WORK REQUEST: First find the line containing "swapped | blue" in the data, then set it down exactly along with every line after it, through the last.

### EXTRACTED RECORDS ###

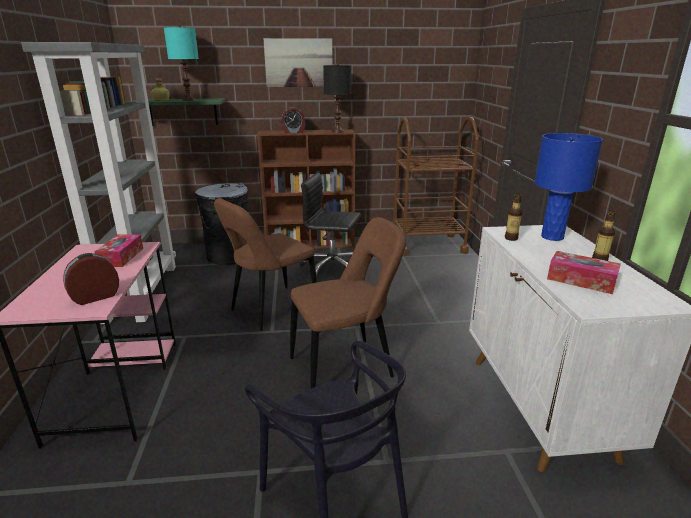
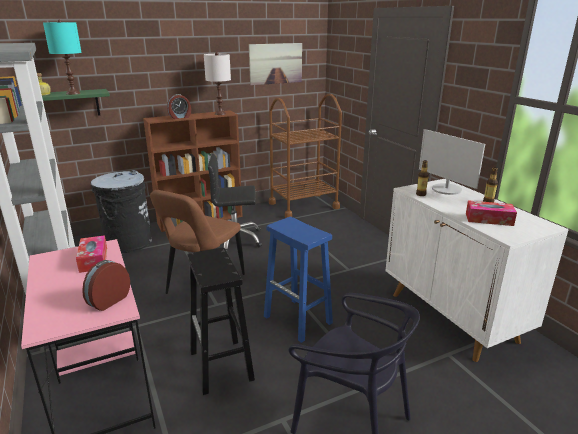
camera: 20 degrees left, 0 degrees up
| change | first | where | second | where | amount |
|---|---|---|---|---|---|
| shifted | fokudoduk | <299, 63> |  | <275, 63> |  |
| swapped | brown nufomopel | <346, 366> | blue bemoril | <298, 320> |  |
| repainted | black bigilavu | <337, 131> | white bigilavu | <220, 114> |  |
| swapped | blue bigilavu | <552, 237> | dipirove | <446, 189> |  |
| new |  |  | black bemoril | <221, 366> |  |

###

WRITTEN ANSWER:
| swapped | blue bigilavu | <552, 237> | dipirove | <446, 189> |  |
| new |  |  | black bemoril | <221, 366> |  |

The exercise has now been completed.